A minimally invasive method holds promise for the treatment of neurological disorders and injury. 


by Sue Min Liu 

Iron oxide nanoparticles are incorporated into stem cells to create Cellbots

Korean researchers have devised a way to remotely direct stem cells to specific areas of the brain to promote neural tissue regeneration. They loaded iron oxide nanoparticles into the cells, which are then guided to the target site by an external magnetic source.

The research team, co-led by Professor Hongsoo Choi and Professor Sung Won Kim, report in Advanced Healthcare Materials that incorporating nanoparticles did not interfere with the viability or function of these stem cells, including their ability to differentiate into neurons.

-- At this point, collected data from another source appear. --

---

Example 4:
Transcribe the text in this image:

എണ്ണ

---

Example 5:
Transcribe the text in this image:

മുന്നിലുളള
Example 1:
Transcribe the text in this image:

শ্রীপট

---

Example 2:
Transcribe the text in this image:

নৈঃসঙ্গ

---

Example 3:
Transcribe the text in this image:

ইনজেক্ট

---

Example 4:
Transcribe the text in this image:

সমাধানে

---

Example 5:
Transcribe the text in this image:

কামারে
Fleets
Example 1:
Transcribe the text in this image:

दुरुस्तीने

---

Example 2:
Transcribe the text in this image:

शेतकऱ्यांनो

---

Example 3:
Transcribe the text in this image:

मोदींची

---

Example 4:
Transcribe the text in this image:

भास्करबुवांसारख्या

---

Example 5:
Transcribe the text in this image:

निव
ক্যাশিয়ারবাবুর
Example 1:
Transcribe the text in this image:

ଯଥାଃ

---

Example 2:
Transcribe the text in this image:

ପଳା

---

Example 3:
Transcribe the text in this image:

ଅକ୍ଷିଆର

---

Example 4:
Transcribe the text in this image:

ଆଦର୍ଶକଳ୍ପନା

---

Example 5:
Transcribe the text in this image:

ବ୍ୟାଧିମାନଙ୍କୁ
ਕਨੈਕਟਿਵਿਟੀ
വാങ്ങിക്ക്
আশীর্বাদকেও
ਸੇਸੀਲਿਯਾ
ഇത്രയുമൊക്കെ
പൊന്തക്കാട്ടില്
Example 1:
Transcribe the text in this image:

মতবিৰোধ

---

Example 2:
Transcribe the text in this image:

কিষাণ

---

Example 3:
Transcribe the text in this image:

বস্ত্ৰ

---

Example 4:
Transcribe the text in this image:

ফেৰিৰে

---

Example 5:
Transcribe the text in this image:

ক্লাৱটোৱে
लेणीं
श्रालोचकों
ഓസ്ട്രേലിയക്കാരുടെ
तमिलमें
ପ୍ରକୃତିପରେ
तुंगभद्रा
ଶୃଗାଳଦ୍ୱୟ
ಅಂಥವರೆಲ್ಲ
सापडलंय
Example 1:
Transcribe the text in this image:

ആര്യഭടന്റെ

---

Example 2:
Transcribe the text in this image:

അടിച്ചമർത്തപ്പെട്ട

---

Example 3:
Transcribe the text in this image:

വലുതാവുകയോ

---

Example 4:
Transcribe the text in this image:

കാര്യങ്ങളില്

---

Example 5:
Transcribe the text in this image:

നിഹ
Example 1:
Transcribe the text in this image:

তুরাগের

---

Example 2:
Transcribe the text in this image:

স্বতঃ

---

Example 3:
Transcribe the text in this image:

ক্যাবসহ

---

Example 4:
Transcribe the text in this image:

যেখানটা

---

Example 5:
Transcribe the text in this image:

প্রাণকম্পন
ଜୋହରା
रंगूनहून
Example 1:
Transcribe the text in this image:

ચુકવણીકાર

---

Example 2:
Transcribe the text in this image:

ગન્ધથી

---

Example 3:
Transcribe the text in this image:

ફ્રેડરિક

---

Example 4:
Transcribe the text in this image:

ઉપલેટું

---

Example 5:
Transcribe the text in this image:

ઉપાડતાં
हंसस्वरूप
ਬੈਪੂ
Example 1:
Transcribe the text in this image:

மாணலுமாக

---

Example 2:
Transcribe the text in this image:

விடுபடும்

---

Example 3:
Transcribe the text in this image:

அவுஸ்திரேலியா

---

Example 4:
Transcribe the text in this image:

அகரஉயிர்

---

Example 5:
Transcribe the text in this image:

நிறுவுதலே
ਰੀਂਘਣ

Named Cellbots, the nanoparticle-containing stem cells were created using human stem cells harvested from the folds of tissue inside the nose — nasal turbinates — that are usually discarded after surgical procedures to alleviate nasal obstructions.

“Considering the frequency of this type of surgery, sufficient amounts of stem cells could be obtained for clinical trials. Characteristics of stem cells derived from nasal turbinate — including proliferative and differentiation potential, and immunophenotype — are not affected by passage number or the donor’s age, whereas other types of stem cells can be,” said Choi.

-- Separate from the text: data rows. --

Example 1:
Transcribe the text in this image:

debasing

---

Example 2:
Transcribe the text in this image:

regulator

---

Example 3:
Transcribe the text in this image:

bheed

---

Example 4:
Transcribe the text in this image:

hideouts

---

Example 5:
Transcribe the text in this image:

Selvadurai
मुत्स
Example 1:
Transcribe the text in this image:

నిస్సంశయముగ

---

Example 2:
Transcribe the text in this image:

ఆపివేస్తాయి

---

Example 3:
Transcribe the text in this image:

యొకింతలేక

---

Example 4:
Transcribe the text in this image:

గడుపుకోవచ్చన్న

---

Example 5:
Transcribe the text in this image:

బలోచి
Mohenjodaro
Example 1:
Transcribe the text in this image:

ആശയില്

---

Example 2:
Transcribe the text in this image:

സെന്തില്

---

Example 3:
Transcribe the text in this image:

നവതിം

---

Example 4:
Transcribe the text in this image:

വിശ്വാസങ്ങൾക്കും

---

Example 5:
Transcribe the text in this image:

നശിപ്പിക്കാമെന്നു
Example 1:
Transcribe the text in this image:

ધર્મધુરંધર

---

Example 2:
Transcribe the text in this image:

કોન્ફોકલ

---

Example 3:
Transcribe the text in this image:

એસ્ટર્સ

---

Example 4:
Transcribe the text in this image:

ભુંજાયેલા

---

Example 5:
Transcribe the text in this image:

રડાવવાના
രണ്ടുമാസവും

Cellbots are delivered into the brain via the nasal passage. Intranasal administration is less invasive and risky than other routes including intracerebral injections. While cells and other molecules delivered via the blood supply are typically blocked from reaching the brain by the blood-brain barrier, therapeutics administered intranasally bypass this barricade to reach the brain.

Stem cells (pink) are directed to specific areas of a mouse brain with a magnetic field.

“The blood-brain barrier serves to protect the brain, but interferes with the drug delivery to the brain for the treatment of various brain diseases,” explained Choi. “In this study, we developed an active delivery method that precisely targets lesions in the brain, and demonstrate that sufficient numbers of stem cells can be transported into the targeted region.”

To first demonstrate their control over the movement of Cellbots using an external rotating magnetic field, the researchers maneuvered them through a complex obstacle course designed in a microfluidic chamber. In a mouse model, once in the brain tissue, the researchers remotely navigated the Cellbots to specific neural sites.

The authors envisage that this minimally invasive delivery of therapeutic agents via the nasal passage into the brain would not be limited to of stem cell therapies. This application could also be suitable for targeted drug delivery to optimize local concentration of drugs and minimize off-target effects on other tissues.